Another of Kozak’s inventions is a tree of cymbals made from scrap metal. He calls it “junk-on-a-stick.”
These are just two of the found objects-cum-instruments Scrap Arts Music — a five-person ensemble that makes its Taipei debut on Thursday night — uses to make percussive tunes.
“All the Indian, Asian and African music that I love, the people who play them build instruments out of the crap and debris around them,” Kozak said in an interview with Mirror, a Montreal weekly.
“They can’t afford to send away to Taiwan for their bongos or to Philadelphia for their metal shells. So they get resourceful and creative and these amazing craftsmen come up with instruments that I love, things you can pick up and go, ‘Wow, a human being made this,’” he said.
When Kozak was a child he would annoy his parents by banging on pots and pans. Today he channels this energy into inventing things like the “annoyaphone,” a wind instrument made from a dishwasher hose, bagpipe reeds and balloons.
The men and women of Scrap Arts Music also bang on the “B-52 drum,” a stack of 1950s vintage oil cans; they strum the “mojo,” a stringed instrument built using a sailboard mast, steel bowls and piano and bass strings; and they hammer on the “plankophone,” a kind of marimba constructed from two-by-fours and wooden planks from condemned buildings that can be played by up to six people at a time.
With a program of songs with names like Bowls and Plates and Some Assembly Required, it isn’t difficult to imagine what inspires them.

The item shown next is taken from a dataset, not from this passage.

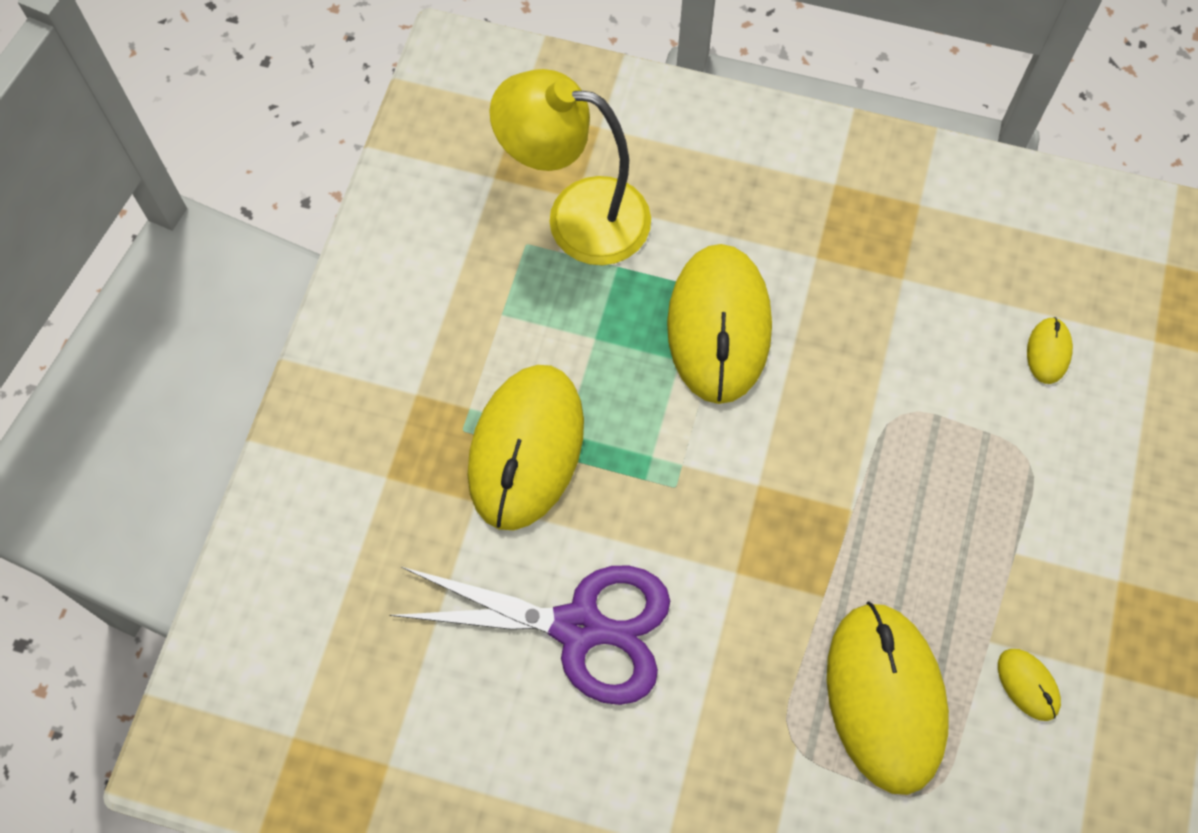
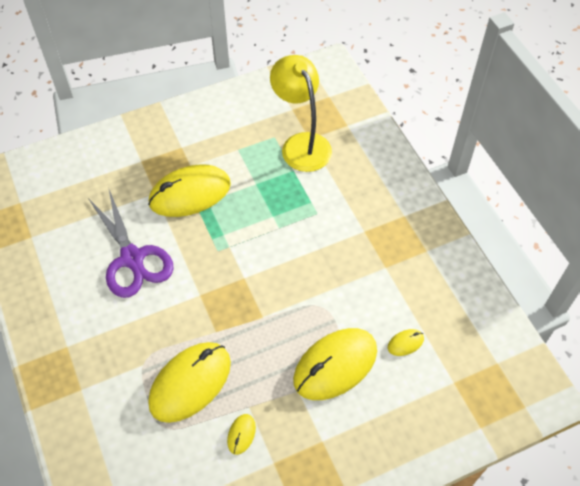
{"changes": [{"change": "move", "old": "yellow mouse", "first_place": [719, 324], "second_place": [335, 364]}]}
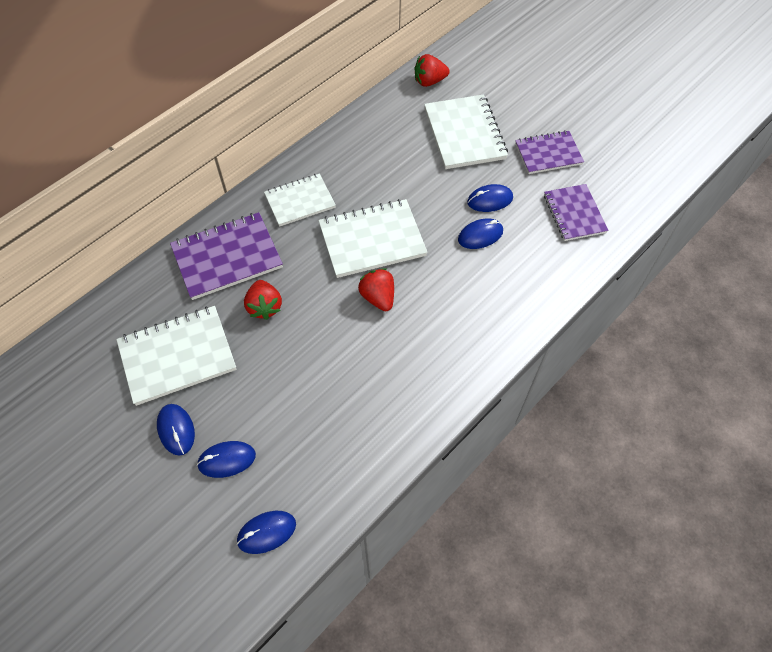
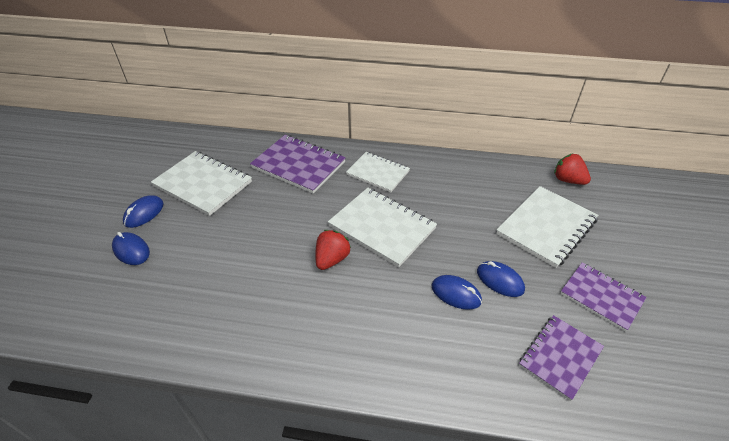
{"changes": [{"change": "delete", "old": "red strawberry", "first_place": [263, 300]}, {"change": "delete", "old": "blue mouse", "first_place": [266, 532]}]}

But there is more to Scrap Arts Music than collecting and beating on recycled wood and aluminum. Every musical beat in its frenetic performances is aligned with a kick, jab or jump.
Underlying the music and showmanship is an environmental consciousness rarely seen in other music acts touring the world. Kozak spends hours scouring junkyards for scraps and welds his own instruments — many of which look like they belong in an art gallery.
Having trained with A-list percussionists including Pandit Pran Nath and Abraham Adzenyah, Kozak builds on the work of avant-garde composers such as Harry Partch and Wendy Mae Chambers.
Kozak founded Scrap Arts Music with Justine Murdy, an architect who helps him design the instruments, lighting and costumes, and does much of the behind-the-scenes work necessary for a globe-trotting performance troupe.
For their Taipei shows, Murdy and Kozak have gathered a lineup of musicians that runs the gamut of world music. Richard Burrows and Greg Samek are percussionists who perform regularly with North American symphony orchestras. Classically trained musician Christa Mercey studied West African and Japanese taiko drumming, and Simon Thomsen provides a Latin flair with his Brazilian grooves.